Your instructions
Write how many lines in the records below include the string "Asymetria". No other text should be given.

§

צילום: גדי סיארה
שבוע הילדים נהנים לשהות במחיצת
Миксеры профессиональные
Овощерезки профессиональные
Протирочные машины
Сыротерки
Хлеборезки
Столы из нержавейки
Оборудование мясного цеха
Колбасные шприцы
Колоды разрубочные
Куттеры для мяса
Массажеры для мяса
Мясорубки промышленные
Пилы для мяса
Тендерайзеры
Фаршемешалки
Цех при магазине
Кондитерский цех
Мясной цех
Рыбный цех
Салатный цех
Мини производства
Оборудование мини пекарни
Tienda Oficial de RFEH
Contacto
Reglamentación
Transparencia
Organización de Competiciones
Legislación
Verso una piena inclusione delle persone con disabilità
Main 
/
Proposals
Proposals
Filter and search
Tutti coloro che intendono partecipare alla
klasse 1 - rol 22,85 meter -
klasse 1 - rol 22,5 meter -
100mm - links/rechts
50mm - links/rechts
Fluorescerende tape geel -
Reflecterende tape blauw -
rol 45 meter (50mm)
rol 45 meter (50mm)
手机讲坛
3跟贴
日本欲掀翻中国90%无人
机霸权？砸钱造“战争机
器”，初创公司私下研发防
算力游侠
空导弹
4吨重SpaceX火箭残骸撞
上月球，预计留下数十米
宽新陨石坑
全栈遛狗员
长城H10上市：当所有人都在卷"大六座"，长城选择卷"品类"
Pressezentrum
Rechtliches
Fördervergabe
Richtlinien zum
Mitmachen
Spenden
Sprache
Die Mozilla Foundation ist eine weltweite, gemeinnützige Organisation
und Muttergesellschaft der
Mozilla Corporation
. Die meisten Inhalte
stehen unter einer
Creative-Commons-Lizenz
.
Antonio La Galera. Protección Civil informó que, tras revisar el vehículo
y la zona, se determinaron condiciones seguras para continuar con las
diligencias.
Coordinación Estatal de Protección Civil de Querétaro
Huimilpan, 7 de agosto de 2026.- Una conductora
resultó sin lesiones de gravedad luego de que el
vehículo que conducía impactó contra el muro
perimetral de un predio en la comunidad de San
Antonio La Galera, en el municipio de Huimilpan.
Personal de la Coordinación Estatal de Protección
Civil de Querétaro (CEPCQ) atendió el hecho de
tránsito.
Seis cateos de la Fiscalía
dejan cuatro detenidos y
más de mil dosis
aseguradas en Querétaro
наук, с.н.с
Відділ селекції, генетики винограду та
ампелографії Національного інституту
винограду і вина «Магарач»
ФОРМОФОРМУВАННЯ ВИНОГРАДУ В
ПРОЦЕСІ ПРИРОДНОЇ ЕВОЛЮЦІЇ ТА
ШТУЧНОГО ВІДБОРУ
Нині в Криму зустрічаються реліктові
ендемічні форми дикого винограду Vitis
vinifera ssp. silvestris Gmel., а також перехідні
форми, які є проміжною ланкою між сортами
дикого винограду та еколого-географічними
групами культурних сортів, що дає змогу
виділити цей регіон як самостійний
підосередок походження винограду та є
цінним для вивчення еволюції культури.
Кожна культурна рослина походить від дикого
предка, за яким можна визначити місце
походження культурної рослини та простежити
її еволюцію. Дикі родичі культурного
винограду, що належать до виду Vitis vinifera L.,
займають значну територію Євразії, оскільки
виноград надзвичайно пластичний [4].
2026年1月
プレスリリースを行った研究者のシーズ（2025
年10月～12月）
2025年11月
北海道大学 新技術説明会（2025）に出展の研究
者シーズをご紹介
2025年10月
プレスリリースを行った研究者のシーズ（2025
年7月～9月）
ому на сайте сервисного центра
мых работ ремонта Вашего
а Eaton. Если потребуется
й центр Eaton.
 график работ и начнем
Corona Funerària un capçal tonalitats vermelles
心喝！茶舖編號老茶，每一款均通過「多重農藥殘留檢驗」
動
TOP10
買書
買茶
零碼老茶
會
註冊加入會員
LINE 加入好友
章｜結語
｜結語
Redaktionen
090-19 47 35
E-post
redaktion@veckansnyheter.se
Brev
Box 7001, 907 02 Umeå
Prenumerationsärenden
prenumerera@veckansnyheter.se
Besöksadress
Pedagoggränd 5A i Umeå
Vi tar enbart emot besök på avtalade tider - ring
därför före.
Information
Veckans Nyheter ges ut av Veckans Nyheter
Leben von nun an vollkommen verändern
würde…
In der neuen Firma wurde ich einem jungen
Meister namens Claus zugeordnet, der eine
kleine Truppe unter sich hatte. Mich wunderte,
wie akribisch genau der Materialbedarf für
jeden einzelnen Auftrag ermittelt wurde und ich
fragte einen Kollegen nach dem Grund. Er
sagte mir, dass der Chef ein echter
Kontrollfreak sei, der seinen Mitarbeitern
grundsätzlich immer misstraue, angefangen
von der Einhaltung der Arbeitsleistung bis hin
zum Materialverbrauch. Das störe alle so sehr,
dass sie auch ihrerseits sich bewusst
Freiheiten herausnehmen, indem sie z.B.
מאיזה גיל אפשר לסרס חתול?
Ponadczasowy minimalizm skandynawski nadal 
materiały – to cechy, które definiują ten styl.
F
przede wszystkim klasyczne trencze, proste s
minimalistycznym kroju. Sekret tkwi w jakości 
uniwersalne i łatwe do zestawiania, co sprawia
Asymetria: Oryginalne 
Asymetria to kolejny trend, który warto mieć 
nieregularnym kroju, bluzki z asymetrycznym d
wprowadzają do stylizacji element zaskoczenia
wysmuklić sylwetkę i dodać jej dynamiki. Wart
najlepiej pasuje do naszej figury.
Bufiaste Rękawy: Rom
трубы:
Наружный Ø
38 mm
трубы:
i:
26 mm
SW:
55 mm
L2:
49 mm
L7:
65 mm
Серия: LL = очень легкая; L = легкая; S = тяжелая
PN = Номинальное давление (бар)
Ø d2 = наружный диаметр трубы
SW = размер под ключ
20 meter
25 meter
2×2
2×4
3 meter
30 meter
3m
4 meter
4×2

§

Task answer
2